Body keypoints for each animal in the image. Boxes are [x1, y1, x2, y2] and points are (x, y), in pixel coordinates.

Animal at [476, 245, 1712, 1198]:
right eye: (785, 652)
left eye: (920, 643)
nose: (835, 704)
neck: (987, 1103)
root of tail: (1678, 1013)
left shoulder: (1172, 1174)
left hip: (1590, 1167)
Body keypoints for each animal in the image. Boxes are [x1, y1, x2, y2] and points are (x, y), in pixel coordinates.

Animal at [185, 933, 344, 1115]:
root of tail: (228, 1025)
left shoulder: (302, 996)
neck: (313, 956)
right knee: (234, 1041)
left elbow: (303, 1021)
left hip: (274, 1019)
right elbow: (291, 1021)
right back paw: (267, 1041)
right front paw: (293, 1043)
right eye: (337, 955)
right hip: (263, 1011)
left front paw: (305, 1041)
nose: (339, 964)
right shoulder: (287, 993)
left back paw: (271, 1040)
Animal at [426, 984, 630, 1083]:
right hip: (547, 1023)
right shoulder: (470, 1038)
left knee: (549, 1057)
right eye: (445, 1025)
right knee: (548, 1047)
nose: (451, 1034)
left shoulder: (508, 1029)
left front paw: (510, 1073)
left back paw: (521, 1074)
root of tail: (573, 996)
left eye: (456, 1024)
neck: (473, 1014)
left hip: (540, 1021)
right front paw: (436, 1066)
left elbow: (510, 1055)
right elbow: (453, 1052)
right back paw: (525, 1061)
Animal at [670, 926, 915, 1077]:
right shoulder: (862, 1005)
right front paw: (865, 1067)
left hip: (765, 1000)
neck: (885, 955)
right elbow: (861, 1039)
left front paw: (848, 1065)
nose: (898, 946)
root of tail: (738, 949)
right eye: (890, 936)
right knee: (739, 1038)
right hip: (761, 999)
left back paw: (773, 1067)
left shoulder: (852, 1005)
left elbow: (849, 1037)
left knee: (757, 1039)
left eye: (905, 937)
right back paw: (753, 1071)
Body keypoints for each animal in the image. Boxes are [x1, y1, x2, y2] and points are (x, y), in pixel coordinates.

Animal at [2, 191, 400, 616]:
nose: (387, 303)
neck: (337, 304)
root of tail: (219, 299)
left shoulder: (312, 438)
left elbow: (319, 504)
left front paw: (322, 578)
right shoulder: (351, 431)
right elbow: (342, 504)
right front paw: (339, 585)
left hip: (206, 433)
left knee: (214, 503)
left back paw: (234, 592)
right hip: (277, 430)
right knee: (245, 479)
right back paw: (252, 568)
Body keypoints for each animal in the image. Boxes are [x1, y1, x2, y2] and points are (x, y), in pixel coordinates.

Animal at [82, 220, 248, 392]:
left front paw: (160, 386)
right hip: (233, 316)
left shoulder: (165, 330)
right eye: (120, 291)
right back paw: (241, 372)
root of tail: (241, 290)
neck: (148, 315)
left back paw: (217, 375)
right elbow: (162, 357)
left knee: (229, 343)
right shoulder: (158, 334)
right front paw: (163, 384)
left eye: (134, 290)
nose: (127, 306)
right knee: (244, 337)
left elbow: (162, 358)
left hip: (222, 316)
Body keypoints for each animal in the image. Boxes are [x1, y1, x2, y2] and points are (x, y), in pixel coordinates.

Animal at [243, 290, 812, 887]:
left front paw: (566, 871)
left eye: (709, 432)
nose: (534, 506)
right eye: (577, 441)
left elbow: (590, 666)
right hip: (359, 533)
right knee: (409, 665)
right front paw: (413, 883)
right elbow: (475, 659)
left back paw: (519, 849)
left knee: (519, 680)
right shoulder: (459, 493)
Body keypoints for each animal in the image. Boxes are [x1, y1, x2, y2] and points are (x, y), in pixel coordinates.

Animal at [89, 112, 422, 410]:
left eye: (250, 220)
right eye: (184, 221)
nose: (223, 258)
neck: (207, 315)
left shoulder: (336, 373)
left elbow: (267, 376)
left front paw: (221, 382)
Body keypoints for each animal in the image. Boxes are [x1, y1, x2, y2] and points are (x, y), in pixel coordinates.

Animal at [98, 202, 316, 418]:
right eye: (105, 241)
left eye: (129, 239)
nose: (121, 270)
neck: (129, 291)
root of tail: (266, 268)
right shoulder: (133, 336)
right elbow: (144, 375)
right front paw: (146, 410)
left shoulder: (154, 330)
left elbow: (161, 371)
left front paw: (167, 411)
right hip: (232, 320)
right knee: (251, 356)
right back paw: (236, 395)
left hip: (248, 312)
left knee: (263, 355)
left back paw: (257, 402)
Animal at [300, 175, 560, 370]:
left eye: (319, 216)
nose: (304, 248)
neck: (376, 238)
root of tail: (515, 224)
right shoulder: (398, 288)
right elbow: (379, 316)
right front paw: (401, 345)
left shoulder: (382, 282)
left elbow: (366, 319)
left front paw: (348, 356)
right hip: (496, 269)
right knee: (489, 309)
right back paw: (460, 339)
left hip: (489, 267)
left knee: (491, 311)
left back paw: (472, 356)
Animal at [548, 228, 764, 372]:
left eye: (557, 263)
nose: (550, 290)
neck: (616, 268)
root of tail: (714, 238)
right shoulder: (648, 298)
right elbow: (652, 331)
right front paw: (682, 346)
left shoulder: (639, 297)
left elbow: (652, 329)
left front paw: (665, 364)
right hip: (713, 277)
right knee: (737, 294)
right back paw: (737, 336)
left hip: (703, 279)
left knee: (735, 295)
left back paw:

● ● ●

## Task instructions
Copy all lines of the records that have the string "root" in them.

## Task solution
root of tail: (1678, 1013)
root of tail: (228, 1025)
root of tail: (573, 996)
root of tail: (738, 949)
root of tail: (219, 299)
root of tail: (241, 290)
root of tail: (266, 268)
root of tail: (515, 224)
root of tail: (714, 238)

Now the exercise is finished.